- **EXERCISE INSTRUCTIONS**
Convert every line of the listing below into a JSON list of strings, one string per line, skipping blank lines. Omit the pictures from your output.

(Dataset records)
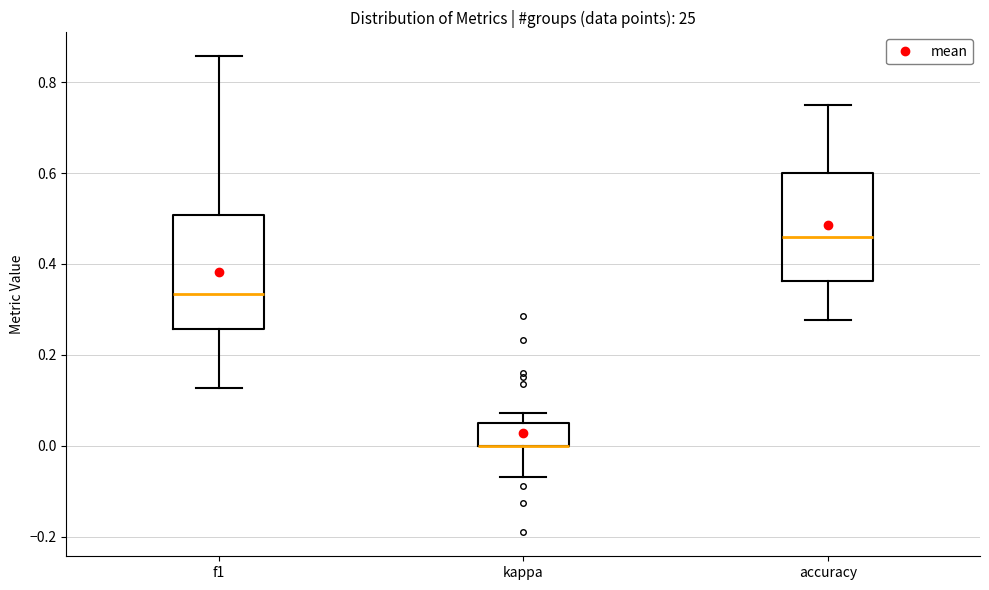

Reading left to right, transcribe this box plot: for each box, give where its median line is, the range the box spans, and where its two whiskers end, as read against the y-axis. The values are not printed on the chart, so give them approximately, as read against the axis.

f1: median 0.34, box 0.26 to 0.50, whiskers 0.12 to 0.86
kappa: median 0.00 (drawn on the box's lower edge), box 0.00 to 0.06, whiskers -0.06 to 0.08
accuracy: median 0.46, box 0.36 to 0.60, whiskers 0.28 to 0.76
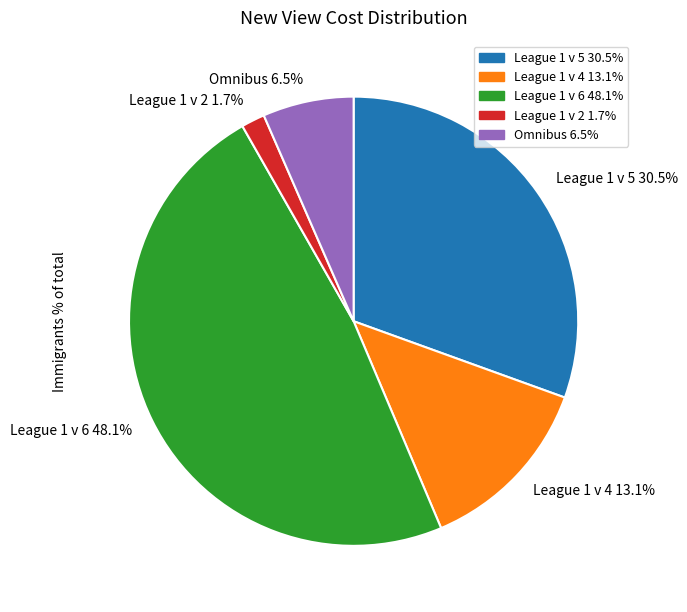

How many segments does this pie chart have?

5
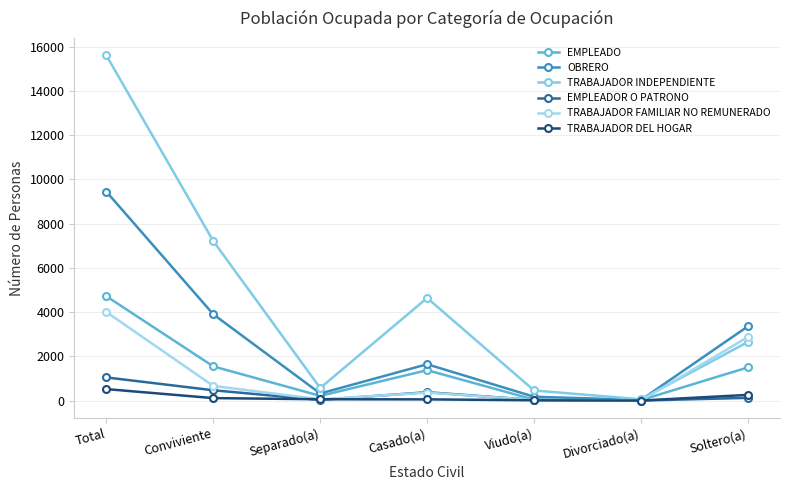

What is the label of the 7th point from the left?

Soltero(a)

- **WRITTEN SOLUTION**
[
  "Reading left to right, transcribe this box plot: for each box, give where its median line is, the range the box spans, and where its two whiskers end, as read against the y-axis. The values are not printed on the chart, so give them approximately, as read against the axis.",
  "f1: median 0.34, box 0.26 to 0.50, whiskers 0.12 to 0.86",
  "kappa: median 0.00 (drawn on the box's lower edge), box 0.00 to 0.06, whiskers -0.06 to 0.08",
  "accuracy: median 0.46, box 0.36 to 0.60, whiskers 0.28 to 0.76",
  "How many segments does this pie chart have?",
  "5",
  "What is the label of the 7th point from the left?",
  "Soltero(a)"
]